O álbum conta com dez faixas, com a dupla Rafael
Bittencourt e Kiko Loureiro dividindo o direcionamento criativo. Uma de suas
mais fortes canções está logo na abertura, com a energizante “Newborn Me” e sua
pegada contemporânea e agressiva. O choque para quem ouviu o álbum esperando
encontrar o Angra dos anos anteriores é grande, com a banda deixando para trás
e engolindo sem dó os anos finais da era Falaschi. “Black Hearted Soul” mantém
o clima lá em cima com sua abertura feita com coros épicos e um speed metal que
conversa tanto com Angels Cry (1993) quanto com o ótimo Temple of
Shadows (2004). Uma das melhores músicas do disco e uma espécie de afago no
coração dos fãs, com a banda afirmando que não nega o novo caminho que está seguindo, porém ainda sabe como olhar para o passado e jamais irá renegá-lo.
As guitarras dessa faixa são um dos destaques do disco, tanto nos solos como nas harmonias.
“Final Light”, cujo trecho inicial é utilizado com frequência
nos vídeos do canal do grupo no YouTube, desacelera o clima com um andamento
mais cadenciado e uma ótima participação de Lione, além de um dos refrãos mais
cativantes do disco. O clima prog emerge sem timidez em “Storm of Emotions”,
uma composição densa e com um clima sombrio que casou muito bem com o arranjo
ascendente, onde Fabio Lione mais uma vez encaixa belas linhas vocais.
“Storm of Emotions” é a primeira das músicas a contar com o vocal de Rafael, que faz bem o seu papel.

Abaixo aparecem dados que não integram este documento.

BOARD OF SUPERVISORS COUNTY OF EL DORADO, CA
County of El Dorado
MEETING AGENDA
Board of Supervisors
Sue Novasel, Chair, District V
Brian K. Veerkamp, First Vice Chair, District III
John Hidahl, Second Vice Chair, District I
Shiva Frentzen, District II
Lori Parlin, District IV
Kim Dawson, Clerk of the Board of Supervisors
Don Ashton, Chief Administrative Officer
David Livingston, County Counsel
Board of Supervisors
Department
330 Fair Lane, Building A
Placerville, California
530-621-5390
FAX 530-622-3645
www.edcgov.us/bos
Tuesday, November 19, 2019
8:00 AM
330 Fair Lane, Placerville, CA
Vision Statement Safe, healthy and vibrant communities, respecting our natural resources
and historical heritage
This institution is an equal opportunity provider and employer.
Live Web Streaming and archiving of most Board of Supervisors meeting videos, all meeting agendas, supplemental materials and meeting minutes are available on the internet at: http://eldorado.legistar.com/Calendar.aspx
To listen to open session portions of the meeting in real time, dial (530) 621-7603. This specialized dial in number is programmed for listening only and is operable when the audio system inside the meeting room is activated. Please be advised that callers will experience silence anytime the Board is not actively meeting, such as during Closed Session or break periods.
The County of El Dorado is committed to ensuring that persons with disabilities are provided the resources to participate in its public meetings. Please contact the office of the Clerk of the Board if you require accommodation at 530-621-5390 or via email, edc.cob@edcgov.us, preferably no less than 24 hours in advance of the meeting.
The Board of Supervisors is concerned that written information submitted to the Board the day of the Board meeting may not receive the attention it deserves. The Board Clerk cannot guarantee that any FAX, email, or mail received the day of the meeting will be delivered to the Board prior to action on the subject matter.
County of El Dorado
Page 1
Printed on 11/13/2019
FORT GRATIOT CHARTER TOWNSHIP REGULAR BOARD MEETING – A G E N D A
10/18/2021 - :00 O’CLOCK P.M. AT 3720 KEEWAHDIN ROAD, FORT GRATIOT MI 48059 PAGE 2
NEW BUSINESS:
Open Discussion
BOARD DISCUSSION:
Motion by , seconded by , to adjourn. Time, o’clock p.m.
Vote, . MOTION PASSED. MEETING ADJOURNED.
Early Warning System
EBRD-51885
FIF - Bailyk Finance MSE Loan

A linda e climática “Secret Garden”
traz a bela voz de Simone Simons em uma canção com um arranjo que conduz o Angra
para o universo do metal sinfônico, e o resultado é muito bom. “Upper Levels”
é a única canção de Secret Garden a apresentar elementos de música brasileira,
sempre marcantes na identidade do Angra. O instrumental dessa faixa é
irrepreensível, com a banda evidenciando a técnica acima de qualquer suspeita
de seus integrantes, começando no vocalista e indo até o baterista. Uma das
mais fortes canções do disco.
Bittencourt retorna ao microfone em “Crushing Room”,
agora dividindo a voz com Doro Pesch em uma faixa que alterna momentos mais
calmos com outros onde o peso e a explosão típicas do heavy metal assumem a
frente. O clássico metal melódico da banda dá as caras em “Perfect Symmetry”,
enquanto “Silent Call” encerra o álbum de uma forma bastante bonita com uma composição que traz influências do icônico The Wall do Pink Floyd e harmonias vocais muito bonitas, além de uma performance irretocável de Rafael
Bittecourt no vocal principal. Sinceramente, uma das mais belas canções da
carreira do Angra.
O saldo final de Secret Garden é o renascimento de uma
banda mantida através de um núcleo fortíssimo – Kiko, Rafael e Felipe – e que
encontrou novos alicerces em Lione e Valverde. Um novo começo que assentou o
caminho e arrumou a casa para seu sucessor, Ømni, construindo uma dupla de álbuns que
recolocou o Angra entre os principais nomes do power e prog metal em todo o
mundo.
O destaque final vai para a bela edição em digipack
lançada no Brasil, onde a arte desenvolvida por
Rodrigo Bastos Didier ganha ainda mais destaque.
Um disco muito consistente, onde os mistérios e sussurros do jardim
secreto do Angra foram deixados de lado e a banda investiu nas sementes do seu
futuro. Uma decisão mais do que acertada, e que segue rendendo frutos até hoje.